Dataset entries:
---

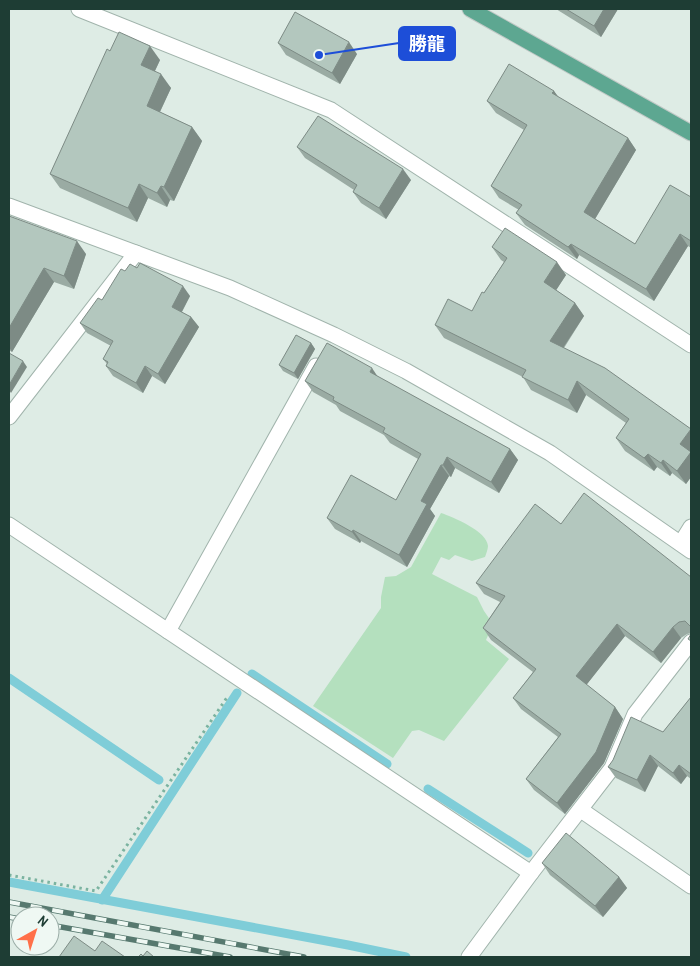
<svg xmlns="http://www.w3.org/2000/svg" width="700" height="966" font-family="'Archivo Narrow','Noto Sans JP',sans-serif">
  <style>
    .green { fill: #b4e0be }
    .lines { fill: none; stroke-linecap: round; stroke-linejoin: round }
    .stream { stroke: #7fcdd8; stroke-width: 9 }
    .minor-casing { stroke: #a1b4ac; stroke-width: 17 }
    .major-casing { stroke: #c0c9c6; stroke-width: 17 }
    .path { stroke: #7bb3a0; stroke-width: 3; stroke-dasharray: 2.5 4; stroke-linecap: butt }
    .minor { stroke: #fff; stroke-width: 15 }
    .major { stroke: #5da791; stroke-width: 15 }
    .rail-casing { stroke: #57796f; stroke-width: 5.5 }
    .rail { stroke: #eff8f3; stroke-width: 4; stroke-dasharray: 11; stroke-linecap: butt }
    .wall { fill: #9aaba3 }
    .shaded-wall { fill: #7d8b85 }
    .building { fill: #b3c7be; stroke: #7d8b85 }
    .leader { fill: none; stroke: #1d4ed8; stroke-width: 2 }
    .callout-dot { fill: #1d4ed8; stroke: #eff8f3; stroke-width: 2 }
    .callout { fill: #1d4ed8; stroke: #1d4ed8; stroke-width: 2 }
    .callout-label { font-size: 18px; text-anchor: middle; font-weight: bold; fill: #fff }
  </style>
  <rect width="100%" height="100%" fill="#deece5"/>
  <path class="green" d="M 441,513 C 453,517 487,531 488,546 C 488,549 486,554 485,557 L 472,561 L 455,555 L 449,560 L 441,557 L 432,574 L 477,597 L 484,611 L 493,624 L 486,640 L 509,659 L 444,741 L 419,730 L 412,731 L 393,758 L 313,706 L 381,608 L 381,597 L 385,577 L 396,576 L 411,567 Z"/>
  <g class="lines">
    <g class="stream">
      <path d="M 252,674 L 387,764"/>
      <path d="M 9,678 L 159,780"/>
      <path d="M 428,789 L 528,853"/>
      <path d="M 9,882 L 348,945 L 406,957"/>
      <path d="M 102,900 L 237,693"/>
    </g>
    <defs>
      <g id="minor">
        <path d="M 79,9 L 331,110 L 691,345"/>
        <path d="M 9,206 L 230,288 L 334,335 L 406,371 L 550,453 L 691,551"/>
        <path d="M 9,417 L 136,253"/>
        <path d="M 9,525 L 531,873"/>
        <path d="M 681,543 L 691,527"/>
        <path d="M 168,631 L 316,366"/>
        <path d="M 581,810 L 691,886"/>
        <path d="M 469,957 L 531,873 L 612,768 L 635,714 L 691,642"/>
      </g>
      <path id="major" d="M 470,9 L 691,133"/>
    </defs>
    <use href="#minor" class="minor-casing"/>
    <use href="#major" class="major-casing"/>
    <path class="path" d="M 9,875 L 96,891 L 228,696"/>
    <use href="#minor" class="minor"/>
    <use href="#major" class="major"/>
    <defs>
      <g id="rail">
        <path d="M 9,902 L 304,957"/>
        <path d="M 9,917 L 20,919"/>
        <path d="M 50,925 L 230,957"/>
      </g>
    </defs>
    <use href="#rail" class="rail-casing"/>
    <use href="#rail" class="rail"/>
  </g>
  <g class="wall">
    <path d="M 556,9 L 618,9 L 601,37 Z"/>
    <path d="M 278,43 L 357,54 L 340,84 L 286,55 Z"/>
    <path d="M 110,51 L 160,60 L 155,71 L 171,88 L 160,112 L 192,127 L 202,141 L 174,201 L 170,200 L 167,207 L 148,198 L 137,222 L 60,188 L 50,174 Z"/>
    <path d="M 554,91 L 558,97 L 628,138 L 636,150 L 595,219 L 635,244 L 691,197 L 691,248 L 688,246 L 654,301 L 579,255 L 577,259 L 525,225 L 516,213 L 519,210 L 499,198 L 491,186 L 524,130 L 496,113 L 487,101 Z"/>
    <path d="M 297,147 L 411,180 L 386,219 L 361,203 L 353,192 L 354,190 L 305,158 Z"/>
    <path d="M 9,216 L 86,254 L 74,289 L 54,282 L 12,352 L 9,350 Z"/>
    <path d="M 492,247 L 566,275 L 556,290 L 575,303 L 584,316 L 564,348 L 691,429 L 691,477 L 686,484 L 672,473 L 670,476 L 657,467 L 654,471 L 625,451 L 616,438 L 626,423 L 586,395 L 577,413 L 531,390 L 523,377 L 444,338 L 435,325 L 472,311 L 504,262 L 501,260 Z"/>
    <path d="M 125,271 L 190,296 L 182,312 L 191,317 L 199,327 L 165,384 L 152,376 L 143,393 L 113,376 L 106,366 L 107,364 L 103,359 L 111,346 L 87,333 L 80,323 L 102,300 Z"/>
    <path d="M 311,343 L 315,349 L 298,379 L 283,371 L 279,365 Z"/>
    <path d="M 378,377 L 510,449 L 518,460 L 499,493 L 455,468 L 451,477 L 449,476 L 430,509 L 435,516 L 407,567 L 361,541 L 360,543 L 335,529 L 327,518 L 396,500 L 418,459 L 390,443 L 384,435 L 340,411 L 336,405 L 313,392 L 305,381 Z"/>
    <path d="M 561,524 L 691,577 L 691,633 L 687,634 L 681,638 L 661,663 L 625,636 L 586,685 L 615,707 L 623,719 L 604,763 L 565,814 L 534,790 L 526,779 L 558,737 L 521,709 L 513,698 L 533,672 L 491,640 L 483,628 L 500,602 L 484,594 L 476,583 Z"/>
    <path d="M 691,697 L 691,779 L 687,776 L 681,784 L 658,766 L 645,792 L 616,778 L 608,767 L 663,732 Z"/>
    <path d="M 542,863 L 619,877 L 627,888 L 603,917 L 550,875 Z"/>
  </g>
  <g class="shaded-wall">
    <path d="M 604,9 L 618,9 L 601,37 L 594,26 Z"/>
    <path d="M 349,42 L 357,54 L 340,84 L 332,73 Z"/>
    <path d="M 150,46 L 160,60 L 151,79 L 141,65 Z"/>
    <path d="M 161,74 L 171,88 L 156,120 L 147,106 Z"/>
    <path d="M 554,91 L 562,102 L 552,93 Z"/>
    <path d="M 192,127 L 202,141 L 174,201 L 164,187 Z"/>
    <path d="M 628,138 L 636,150 L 592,224 L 584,212 Z"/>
    <path d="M 403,169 L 411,180 L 386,219 L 379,208 Z"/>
    <path d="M 139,184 L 148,198 L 137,222 L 128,208 Z"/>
    <path d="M 161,186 L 170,200 L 167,207 L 157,193 Z"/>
    <path d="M 680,234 L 688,246 L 654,301 L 646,289 Z"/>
    <path d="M 77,241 L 86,254 L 74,289 L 64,276 Z"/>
    <path d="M 571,244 L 579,255 L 577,259 L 568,247 Z"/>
    <path d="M 557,262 L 566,275 L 553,295 L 544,282 Z"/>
    <path d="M 44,268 L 54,282 L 12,352 L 9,347 L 9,328 Z"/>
    <path d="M 183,286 L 190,296 L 179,317 L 172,307 Z"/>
    <path d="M 575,303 L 584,316 L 559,354 L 550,341 Z"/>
    <path d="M 191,317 L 199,327 L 165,384 L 158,374 Z"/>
    <path d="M 311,343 L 315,349 L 298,379 L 294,373 Z"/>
    <path d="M 23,361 L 27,367 L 11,393 L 9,390 L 9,385 Z"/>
    <path d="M 145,366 L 152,376 L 143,393 L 136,383 Z"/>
    <path d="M 372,368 L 380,380 L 370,372 Z"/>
    <path d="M 577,381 L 586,395 L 577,413 L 568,400 Z"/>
    <path d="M 691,429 L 691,477 L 686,484 L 677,471 L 680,444 Z"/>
    <path d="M 510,449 L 518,460 L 499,493 L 491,482 Z"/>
    <path d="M 648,454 L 657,467 L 654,471 L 644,458 Z"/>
    <path d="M 447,457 L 455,468 L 451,477 L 443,465 Z"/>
    <path d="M 663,460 L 672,473 L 670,476 L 661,463 Z"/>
    <path d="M 441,465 L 449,476 L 430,509 L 435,516 L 407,567 L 399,555 L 421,501 Z"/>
    <path d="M 353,530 L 361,541 L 360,543 L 352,532 Z"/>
    <path d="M 617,624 L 625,636 L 584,688 L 576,676 Z"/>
    <path d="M 673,627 L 681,638 L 661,663 L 653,652 Z"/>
    <path d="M 615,707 L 623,719 L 604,763 L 565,814 L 557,803 Z"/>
    <path d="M 650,755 L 658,766 L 645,792 L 637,780 Z"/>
    <path d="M 679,765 L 687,776 L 681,784 L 673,773 Z"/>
    <path d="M 619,877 L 627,888 L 603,917 L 595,906 Z"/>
  </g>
  <g class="building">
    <path d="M 566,9 L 604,9 L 594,26 Z"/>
    <path d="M 295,12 L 349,42 L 332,73 L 278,43 Z"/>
    <path d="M 119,32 L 150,46 L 141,65 L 161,74 L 147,106 L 192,127 L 164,187 L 161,186 L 157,193 L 139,184 L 128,208 L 50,174 L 107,49 L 110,51 Z"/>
    <path d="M 509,64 L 554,91 L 552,93 L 628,138 L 584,212 L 635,244 L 670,185 L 691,197 L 691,241 L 680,234 L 646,289 L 571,244 L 568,247 L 516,213 L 522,205 L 491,186 L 527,125 L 487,101 Z"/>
    <path d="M 318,116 L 403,169 L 379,208 L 353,192 L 357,185 L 297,147 Z"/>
    <path d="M 9,216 L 77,241 L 64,276 L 44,268 L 9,328 Z"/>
    <path d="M 505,228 L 557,262 L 544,282 L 575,303 L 550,341 L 605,368 L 691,429 L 680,444 L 691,452 L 677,471 L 663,460 L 661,463 L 648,454 L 644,458 L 616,438 L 629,419 L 577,381 L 568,400 L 522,377 L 526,370 L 435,325 L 448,299 L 472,311 L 482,292 L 484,293 L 507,258 L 492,247 Z"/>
    <path d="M 140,263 L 183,286 L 172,307 L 191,317 L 158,374 L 145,366 L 136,383 L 106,366 L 108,362 L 103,359 L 113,341 L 80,323 L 98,298 L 102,300 L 121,269 L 125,271 L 130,264 L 137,268 Z"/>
    <path d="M 296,335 L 311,343 L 294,373 L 279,365 Z"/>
    <path d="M 327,343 L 372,368 L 370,372 L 510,449 L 491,482 L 447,457 L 443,465 L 441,465 L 421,501 L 427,504 L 399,555 L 353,530 L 352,532 L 327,518 L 351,475 L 396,500 L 421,454 L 383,432 L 385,428 L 333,400 L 334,397 L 305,381 Z"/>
    <path d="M 9,353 L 23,361 L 9,385 Z"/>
    <path d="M 584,493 L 691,577 L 691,627 L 685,621 L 679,622 L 673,627 L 653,652 L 617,624 L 576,676 L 615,707 L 596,752 L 557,803 L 526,779 L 561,734 L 513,698 L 536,669 L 483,628 L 505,596 L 476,583 L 535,504 L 561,524 Z"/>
    <path d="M 691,634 L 691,641 L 688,639 Z"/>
    <path d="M 691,697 L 691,774 L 679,765 L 673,773 L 650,755 L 637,780 L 608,767 L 613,760 L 631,717 L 663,732 Z"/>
    <path d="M 566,833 L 619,877 L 595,906 L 542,863 Z"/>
    <path d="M 74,936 L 95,951 L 102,941 L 125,957 L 59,957 Z"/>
    <path d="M 147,951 L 154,957 L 138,957 L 141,954 L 143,956 Z"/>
  </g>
  <path class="leader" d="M319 55L399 43"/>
  <circle class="callout-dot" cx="319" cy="55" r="5"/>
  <rect class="callout" x="399" y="27" width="56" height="33" rx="5"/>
  <g class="callout-label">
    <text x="427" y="50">勝龍</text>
  </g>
  <rect width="700" height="966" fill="none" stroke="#1e3d34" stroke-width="20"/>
  <g transform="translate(35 931) rotate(39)"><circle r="24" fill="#eff8f3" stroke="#9bada7"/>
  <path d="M0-4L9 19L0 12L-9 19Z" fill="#ff7049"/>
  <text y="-8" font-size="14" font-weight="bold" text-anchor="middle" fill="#1e3d34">N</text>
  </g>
</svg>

---

> WHAT TO WORK ON
Look through the data above. Each line containing the word "lines" needs to be copied.

> TASK SOLUTION
    .lines { fill: none; stroke-linecap: round; stroke-linejoin: round }
  <g class="lines">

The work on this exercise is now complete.